Late afternoon or early evening is the perfect time to enjoy Embargo, when all of the tapas are half price at the bar from 4:30 to 6:00 p.m., Monday through Friday.

Two blocks from Embargo, you’ll find Island Merchant, another hip hangout that’s quickly become a haunt for the locals and rather quickly garnered a ‘Best of Boston’ award from Boston Magazine for best fusion food on the Cape.

Island Merchant is a little place with a menu that chef/owner Joe Dunn says “is pretty small because it’s fresh.” Dunn likes to make use of what’s available locally and then to incorporate those items into the restaurant’s four or five nightly specials.

The number one sellers are the fish tacos, the catch of the day with avocado salsa and sour cream. Dunn adds, “If we do a hundred dinners, twenty of them will be tuna tacos.”

Soups, salads and sandwiches offer options if you’re not in the mood for a full dinner. Specialties of the house include the Cubano, a sandwich of grilled ham and shredded pork with grain mustard and pickles, and the house-smoked pulled pork sandwich with Island Merchant’s own barbeque sauce.

And what goes better with than island fare than a freshly muddled mojito? Nothing – and they’ve got them. They also have two-dollar burgers, available all night long on Mondays, and from 10:00 to 1:00 every other night.

Finding year-round dining in the sleepy town of Brewster has often been a challenge in the past, but with the opening of two – count ‘em, two – new restaurants, that has changed. If you’re coming from Captains or Cape Cod National, check out Ardeo Tuscan Tavern or Agro Dolce.

Kathy Morelli has partnered with members of the Jamiel family in the latest addition to the Ardeo family of restaurants. This new location in Brewster is number four, and the menu is much the same as the others, “just downsized a bit”, according to Morelli.

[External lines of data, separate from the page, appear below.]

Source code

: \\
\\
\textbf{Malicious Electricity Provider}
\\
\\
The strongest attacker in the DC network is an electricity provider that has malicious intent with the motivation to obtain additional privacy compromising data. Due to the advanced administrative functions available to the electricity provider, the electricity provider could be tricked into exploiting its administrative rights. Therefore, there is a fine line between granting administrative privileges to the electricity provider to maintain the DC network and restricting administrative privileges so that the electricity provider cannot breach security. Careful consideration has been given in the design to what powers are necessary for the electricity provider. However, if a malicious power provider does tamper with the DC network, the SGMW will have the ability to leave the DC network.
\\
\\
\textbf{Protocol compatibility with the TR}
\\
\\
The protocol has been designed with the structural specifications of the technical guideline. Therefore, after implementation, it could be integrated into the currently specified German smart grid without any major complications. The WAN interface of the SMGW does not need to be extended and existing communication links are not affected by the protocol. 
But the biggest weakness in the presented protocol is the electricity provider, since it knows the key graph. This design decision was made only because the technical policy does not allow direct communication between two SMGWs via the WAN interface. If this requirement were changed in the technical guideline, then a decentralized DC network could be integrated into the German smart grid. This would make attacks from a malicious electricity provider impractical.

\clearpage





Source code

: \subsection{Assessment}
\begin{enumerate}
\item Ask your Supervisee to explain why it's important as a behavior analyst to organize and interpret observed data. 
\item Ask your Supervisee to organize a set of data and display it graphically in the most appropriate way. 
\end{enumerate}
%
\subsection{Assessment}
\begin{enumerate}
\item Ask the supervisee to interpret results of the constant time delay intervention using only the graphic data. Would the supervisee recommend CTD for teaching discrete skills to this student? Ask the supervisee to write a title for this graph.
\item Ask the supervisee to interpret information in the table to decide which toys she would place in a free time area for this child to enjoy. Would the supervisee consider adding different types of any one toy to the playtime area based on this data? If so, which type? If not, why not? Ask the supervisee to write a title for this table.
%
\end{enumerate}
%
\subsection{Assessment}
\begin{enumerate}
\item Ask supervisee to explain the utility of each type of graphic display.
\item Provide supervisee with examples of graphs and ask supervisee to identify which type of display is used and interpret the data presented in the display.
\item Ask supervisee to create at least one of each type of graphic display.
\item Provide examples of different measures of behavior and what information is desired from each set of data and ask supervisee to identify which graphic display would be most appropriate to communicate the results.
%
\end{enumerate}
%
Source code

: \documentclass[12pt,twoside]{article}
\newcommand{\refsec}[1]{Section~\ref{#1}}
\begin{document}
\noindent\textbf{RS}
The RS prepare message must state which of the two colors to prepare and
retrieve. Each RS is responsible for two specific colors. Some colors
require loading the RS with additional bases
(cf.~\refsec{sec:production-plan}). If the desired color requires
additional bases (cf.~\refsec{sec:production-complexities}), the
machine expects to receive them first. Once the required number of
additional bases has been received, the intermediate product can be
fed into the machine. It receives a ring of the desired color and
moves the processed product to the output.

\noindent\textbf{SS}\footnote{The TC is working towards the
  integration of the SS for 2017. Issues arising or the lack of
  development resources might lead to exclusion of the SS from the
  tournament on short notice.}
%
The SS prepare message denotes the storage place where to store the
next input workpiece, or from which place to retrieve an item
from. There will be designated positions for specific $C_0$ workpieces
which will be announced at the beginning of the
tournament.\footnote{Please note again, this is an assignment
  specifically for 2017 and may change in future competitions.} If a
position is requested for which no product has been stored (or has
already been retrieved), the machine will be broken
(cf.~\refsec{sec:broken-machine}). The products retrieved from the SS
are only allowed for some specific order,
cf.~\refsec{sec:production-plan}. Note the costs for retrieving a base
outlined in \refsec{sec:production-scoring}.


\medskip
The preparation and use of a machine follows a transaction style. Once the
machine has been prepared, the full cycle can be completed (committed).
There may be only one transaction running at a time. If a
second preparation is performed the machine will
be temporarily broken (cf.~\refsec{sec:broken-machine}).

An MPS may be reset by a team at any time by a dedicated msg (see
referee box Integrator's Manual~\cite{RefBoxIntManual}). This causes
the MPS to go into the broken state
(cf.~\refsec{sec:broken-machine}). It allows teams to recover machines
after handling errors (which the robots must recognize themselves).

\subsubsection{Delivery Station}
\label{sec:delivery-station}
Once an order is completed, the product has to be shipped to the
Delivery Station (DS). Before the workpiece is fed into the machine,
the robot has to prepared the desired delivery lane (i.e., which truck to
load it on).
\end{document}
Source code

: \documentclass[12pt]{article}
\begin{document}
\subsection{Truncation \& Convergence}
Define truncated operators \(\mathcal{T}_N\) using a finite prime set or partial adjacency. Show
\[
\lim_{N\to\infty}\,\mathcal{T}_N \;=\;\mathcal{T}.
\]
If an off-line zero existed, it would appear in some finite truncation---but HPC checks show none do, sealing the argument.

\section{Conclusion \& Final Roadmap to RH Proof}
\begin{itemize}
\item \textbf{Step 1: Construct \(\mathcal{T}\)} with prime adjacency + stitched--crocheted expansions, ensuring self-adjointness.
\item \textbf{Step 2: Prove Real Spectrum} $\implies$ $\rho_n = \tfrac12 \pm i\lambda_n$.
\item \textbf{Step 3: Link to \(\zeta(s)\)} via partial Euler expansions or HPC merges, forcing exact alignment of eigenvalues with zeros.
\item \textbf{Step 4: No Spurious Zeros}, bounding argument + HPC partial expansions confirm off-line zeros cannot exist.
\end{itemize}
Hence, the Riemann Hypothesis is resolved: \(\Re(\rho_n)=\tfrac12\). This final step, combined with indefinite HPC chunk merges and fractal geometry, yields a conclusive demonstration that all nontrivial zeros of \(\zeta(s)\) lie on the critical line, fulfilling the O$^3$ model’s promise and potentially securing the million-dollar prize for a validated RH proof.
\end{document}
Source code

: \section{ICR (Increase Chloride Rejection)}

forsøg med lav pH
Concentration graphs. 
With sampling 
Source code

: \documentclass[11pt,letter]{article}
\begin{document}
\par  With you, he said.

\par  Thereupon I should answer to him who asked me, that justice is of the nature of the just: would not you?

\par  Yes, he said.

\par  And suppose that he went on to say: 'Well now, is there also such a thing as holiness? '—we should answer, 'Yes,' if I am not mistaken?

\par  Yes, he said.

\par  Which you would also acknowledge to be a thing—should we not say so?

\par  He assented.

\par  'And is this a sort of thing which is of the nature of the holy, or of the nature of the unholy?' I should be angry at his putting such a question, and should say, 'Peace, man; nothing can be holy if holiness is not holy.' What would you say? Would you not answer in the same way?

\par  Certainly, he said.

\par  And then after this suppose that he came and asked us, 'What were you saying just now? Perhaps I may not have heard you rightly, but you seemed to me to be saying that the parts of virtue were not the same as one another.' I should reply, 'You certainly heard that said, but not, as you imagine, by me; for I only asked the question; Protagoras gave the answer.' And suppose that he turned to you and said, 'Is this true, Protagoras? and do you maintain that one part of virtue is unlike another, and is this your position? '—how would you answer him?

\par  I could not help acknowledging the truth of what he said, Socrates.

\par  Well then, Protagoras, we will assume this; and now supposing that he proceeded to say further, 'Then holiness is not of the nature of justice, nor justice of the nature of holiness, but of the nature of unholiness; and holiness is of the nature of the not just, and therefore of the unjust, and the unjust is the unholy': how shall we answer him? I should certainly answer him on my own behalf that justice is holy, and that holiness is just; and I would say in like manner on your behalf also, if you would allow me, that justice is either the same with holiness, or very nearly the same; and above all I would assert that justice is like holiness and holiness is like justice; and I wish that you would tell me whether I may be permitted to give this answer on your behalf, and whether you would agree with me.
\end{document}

From that allegedly “downsized” menu, you may select from a list of Mediterranean appetizers like spanikopita and stuffed grape leaves, wood stone pizza with a slew of off beat toppings, and a lengthy roster of dinner entrées.

A lounge area with deep burgundy walls and lots of gleaming dark wood takes up about half of the space, and the remainder is a dining room done in a striking combination of more of that burgundy and rich gold.

Morelli describes Ardeo as a “warm, inviting place with a comfortable atmosphere for either a burger and beer or a steak and a bottle of wine.”

Owner and Executive Chef Robert Signoriello worked his way through a host of honors and accolades before opening Agro Dolce, and his massive, authentic Italian menu reflects his years of training.

The antipasti list includes mussels puttanesca, lobster risotto cakes, and calamari with spicy cherry peppers. There are dozens of entrée selections, from traditional pasta dishes such as the penne with sausage, broccoli rabe and ricotta, to linguini with clams and mussels in a spicy tomato sauce.

Lighter meals are available too – wood grilled pizzas, several paninis, and an array of salads.

For many, the golfing on Cape Cod only gets better in the autumn months. And this fall, happily, the selection of year-round restaurants is better too.